Notification is repeating when device is up / non-existant

jdrew · November 9, 2009, 10:12pm

Running Version 3.06.
Have notification interval set for 1440 (1 day).
I had a device that changed its IP address. Nagios noted it was “down”.
I altered the configuration to its new address. Device shows up again.
Device has ACTIVE checking for both Service (Ping) and Host (Ping)
In this instance, ping is the icmp check.

Nagios is sending an email once a day that the Host is Down.
I forced a Host check via the web page.
I restarted the service.
I have restarted the server.

A second host was pulled off the net.
I removed it from the configuration file.
Nagios is sending me an email once a day that it is down.
The problem has survived the service restart and the server restart.

I understand that if I were not doing a host check (only do the host check when the service check fails) of how this could occur when the device returns to service and the service check works.

I modified the template to NOT notify me when the host was down (let the service failure do the notification).
Still getting the host down email.

I am stumped.

luca · November 11, 2009, 3:12pm

did you use nagios reload?
try stopping nagios, cehck there are no running nagios processes, kill any survivors, start nagios.

i had similar problems using restart (which didn’t work correctly).

But still these problems shoudln’t survive a restart of the server…

jdrew · November 11, 2009, 5:54pm

Yes, I halted nagios and then started it via init.d/nagios start.
After the halt there were no instances of Nagios running.
And as you stated, if some rogue process were running amok, it should have died at the server restart.

Looking at retention.dat and status.dat, I can’t see a setting that would be triggering the system to think that it is still down.
I was thinking of stopping nagios and blowing away the retention.dat file, but one of the devices that notification is occuring
is NOT in retention.dat, status.dat nor in any of my config files.

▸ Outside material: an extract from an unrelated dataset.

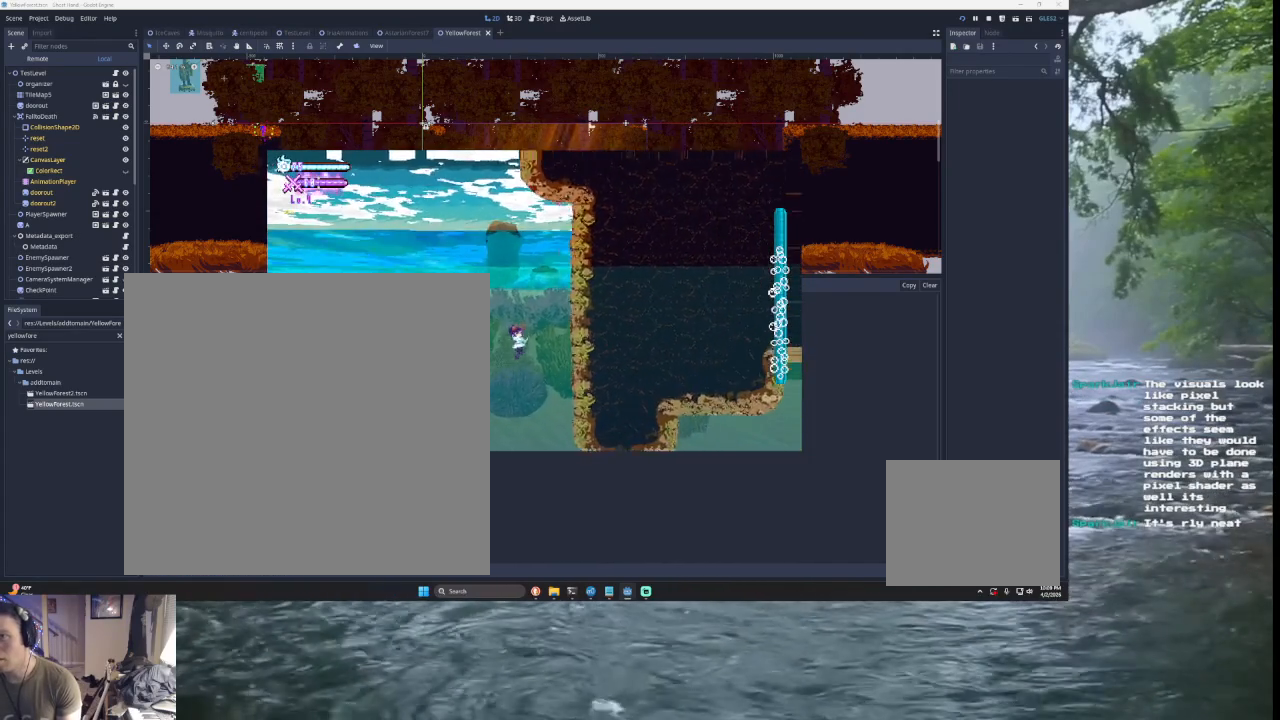
{"buttons": [], "left_stick": "right", "right_stick": "center", "events": [[200, "SQUARE", "down"], [433, "SQUARE", "up"], [500, "TRIANGLE", "up"]]}
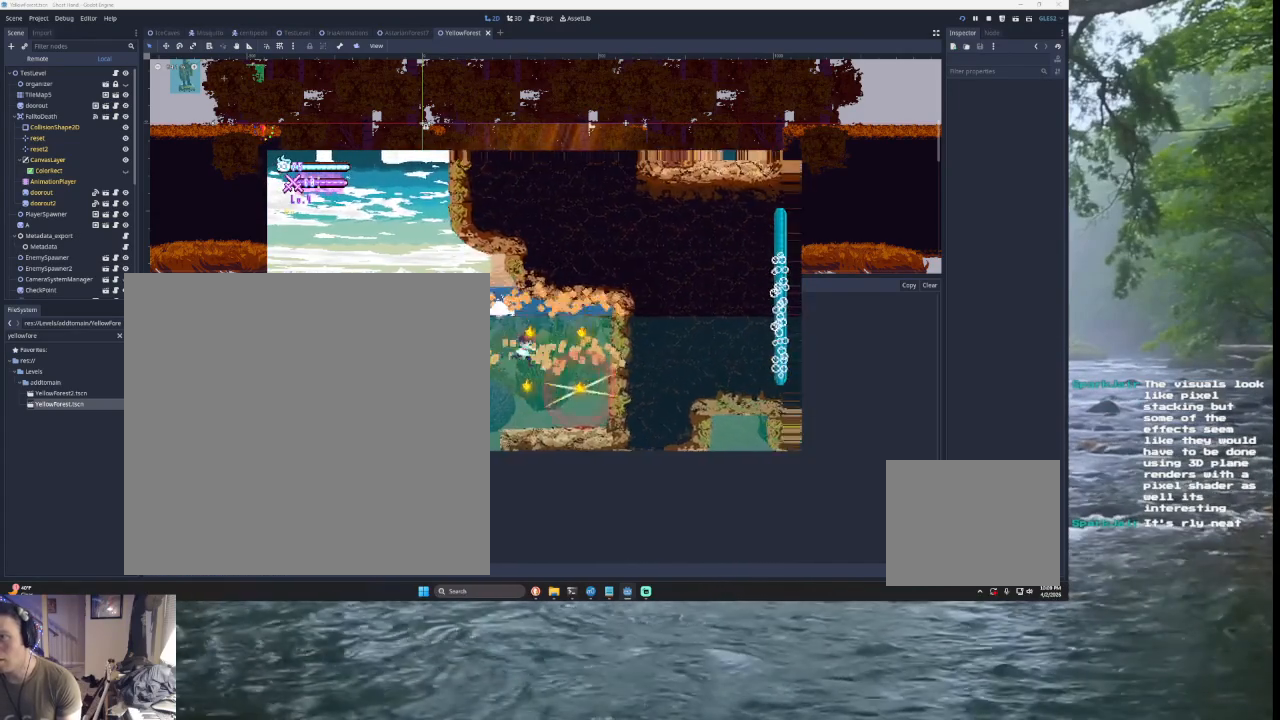
{"buttons": ["SQUARE"], "left_stick": "right", "right_stick": "center", "events": [[333, "SQUARE", "down"]]}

On that basis I felt that blowing away the retention.dat file
would not work since the one of the devices it is complaining about is not in that file. I am also reticent about losing the information
in retention.dat.

I read one account on the web (not this forum) where someone was experiencing the same type of problem, survived restarts.
He took his system down for a couple of days during a holiday break and when it came back, problem was gone.
I do not have that luxury, we run 24x7. No explanation of how that fixed his problem, it just did. I believe that was on a 2.x version.

Perhaps my next ploy is to turn off notifications in my templates, reload and wait 24 hours to see if any come out, and if not enable
notifications and see if it comes out after that.

luca · November 11, 2009, 6:25pm

what does the configuration page say? is the host listed there with the old ip or with the new one?

jdrew · November 11, 2009, 8:15pm

It has the New IP.
Device had been re-assigned an IP. When I became aware of that, I altered the config file and did a restart.

The second problem was that a separate device was permanently taken away. In this instance I removed the item from the config and restarted.
It’s this second problem that has me really troubled. The device name and IP is no longer in a config file, retention.dat, status.dat nor objects.cache.
So where does Nagios have this device that is no longer in the system (that I can find) and considers it down because it never saw it come up.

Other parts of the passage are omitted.